• Ali's Newsletter
  • Posts
  • 🦙 Exporting to GGUF for Ollama: Step-by-Step Guide for Local Use 🚀

🦙 Exporting to GGUF for Ollama: Step-by-Step Guide for Local Use 🚀

Working with fine-tuned models from Unsloth? Want to run them locally in Ollama 💻? This guide walks you through exporting your model in GGUF format and setting it up for smooth local use.

I ’ll cover everything: exporting, preparing the Modelfile, creating the model, verifying, running, and troubleshooting.

💾 1. Export the Model to GGUF

GGUF is a format compatible with Ollama 🦙, making deployment simple.

Export Command

model.save_pretrained_gguf("model", tokenizer, quantization_method="q4_k_m")
  • "model" → folder where GGUF files are saved

  • tokenizer → the tokenizer associated with your model

  • quantization_method="q4_k_m" → method to reduce model size while keeping accuracy 🎯

Typically, this creates a file like unsloth.Q4_K_M.gguf.
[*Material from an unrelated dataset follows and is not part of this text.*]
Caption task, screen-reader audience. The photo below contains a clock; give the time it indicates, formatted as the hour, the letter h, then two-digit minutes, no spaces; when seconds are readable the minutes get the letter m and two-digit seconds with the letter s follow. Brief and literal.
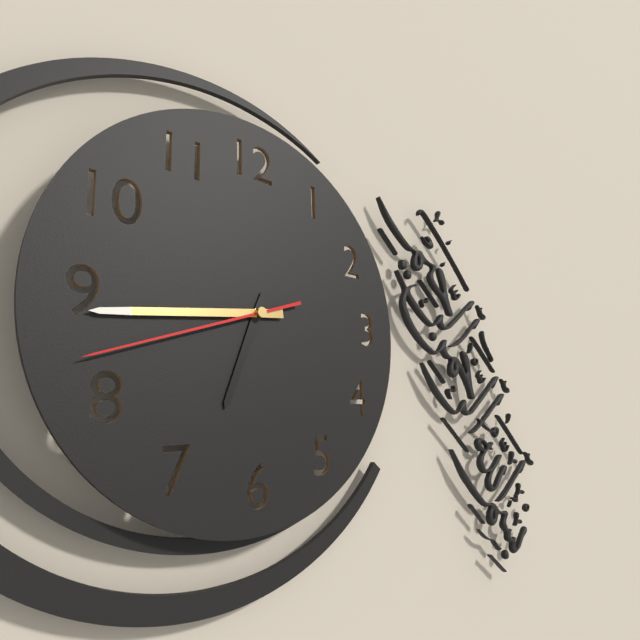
6h44m42s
📂 2. Prepare the GGUF File Locally

  1. Download the GGUF file from your Colab session or wherever it was exported.
    Example: unsloth.Q4_K_M.gguf

  2. Place the file in a convenient folder:

    • Current working directory 📁

    • Or a dedicated folder like models/

📝 3. Create the Modelfile

The Modelfile is a blueprint 🏗️ that tells Ollama how to run your GGUF model:

  • Path to GGUF file

  • Inference parameters

  • Chat templates

  • System prompt

Steps to Create

  1. Open a text editor

  2. Create a file named Modelfile (no extension needed)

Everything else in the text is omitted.